» **Exercise aim**
Continue the figure legend on Mi-2β and the repressive chromatin environment from its final sentence.

» **Supplied passage**
Mi-2β contributes to the repressive chromatin environment in differentiated cells. (A) Ac-H3K9 and 3Me-H3K4 levels, as well as RNA polymerase II levels, were examined by ChIP at the Ptcra enhancer within stably integrated Ptcra enhancer–promoter–reporter–insulator plasmids (construct F2R2) in VL3-3M2 thymocytes. Four independent clones generated by stable transfection with the premethylated plasmid (M2–M5) and two clones generated by stable transfection with the unmethylated plasmid (Unmet. 5 and Unmet. 34) were examined. Precipitated DNA samples were amplified using primers specific to the Ptcra enhancer region within the integrated plasmid. The ChIP signals are shown as a percentage of the input DNA signal and are representative of three independent experiments. (B) The experimental strategy used to examine the effect of Mi-2β or Brg1/Brm knockdown on DNA methylation at the integrated Ptcra enhancer is diagrammed. (C) Western blots were performed to examine the efficiency of Mi-2β and Brg1 knockdown after retroviral transduction of constructs expressing specific shRNAs. Extracts were examined from cells that were left untransduced (WT) or were transduced with a control retrovirus (Control, no shRNA cassette) or retroviruses expressing shRNAs specific for Mi-2β or Brg1/Brm (BBM2) transcripts. Retroviral transduction was performed with two independent VL3-3M2 clones containing the premethylated Ptcra enhancer–promoter–reporter–insulator plasmid (F2R2-M2 and F2R2-M3). GAPDH was analyzed as a loading control. (D) Bisulfite sequencing was used to examine DNA methylation at the integrated Ptcra enhancer 4 d after retroviral transduction of the F2R2-M2 and F2R2-M3 VL3-3M2 clones. DNA was examined from untransduced cells (WT) or cells transduced with the control retrovirus (Control) or the retroviruses expressing the Mi-2β or Brg1/Brm (BBM2) shRNAs. DNA methylation was examined at the integrated Ptcra enhancer and promoter, as well as at CpGs located upstream of (UP) or downstream from (DN) the enhancer. (E) EGFP mRNA expression from the F2R2-M2 and F2R2-M3 clones was examined by real-time RT–PCR. As a control, EGFP mRNA levels were monitored in two different clones (5 and 34) transfected with the unmethylated Ptcra enhancer–promoter–reporter–insulator plasmid. Gapd mRNA levels were monitored in each sample as a control.

Stored entries
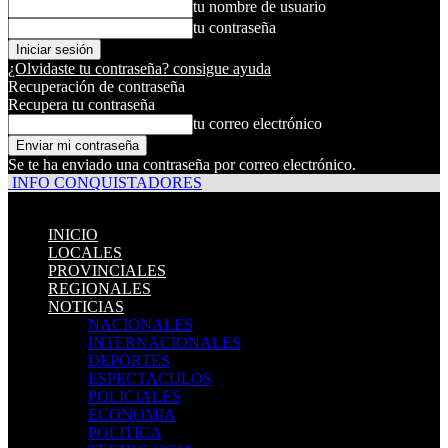
tu nombre de usuario
tu contraseña
¿Olvidaste tu contraseña? consigue ayuda
Recuperación de contraseña
Recupera tu contraseña
tu correo electrónico
Se te ha enviado una contraseña por correo electrónico.
INFO CONQUISTADORES
INICIO
LOCALES
PROVINCIALES
REGIONALES
NOTICIAS
NACIONALES
INTERNACIONALES
DEPORTES
ESPECTACULOS
POLICIALES
ECONOMIA
POLITICA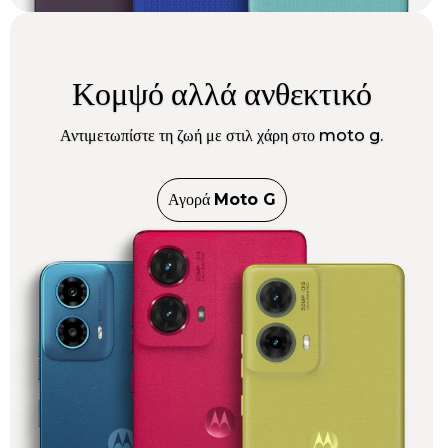
Κομψό αλλά ανθεκτικό
Αντιμετωπίστε τη ζωή με στιλ χάρη στο moto g.
Αγορά
Moto G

» **Answer space**
Figure 7.
Figure 7.
Dynamic regulation of the unmethylated window within the Ptcra enhancer in ES cells. (A) A diagram of the Ptcra enhancer–promoter–EGFP–insulator plasmid is shown. The 0.37-kb Ptcra enhancer and the 0.5-kb promoter were inserted upstream of a destabilized EGFP reporter (pd2EGFP). The cloned Ptcra enhancer contains seven CpG dinucleotides (−4130 to −3900). Putative transcription factor-binding sites are shown as shaded boxes. Regions analyzed by deletion and substitution mutation are indicated by a dashed line and double-headed arrows, respectively. (B–H) Ptcra enhancer methylation was monitored by bisulfite sequencing in several independent stable clones containing the wild-type enhancer (B) or six different mutant enhancers (C–H). Other mutations that had no effect on establishment of an unmethylated window are shown in Supplemental Figures 4 and 5. (I,J) A working model for the positive and negative regulation of DNA methylation at the Ptcra enhancer mark in pluripotent cells and thymocytes is shown.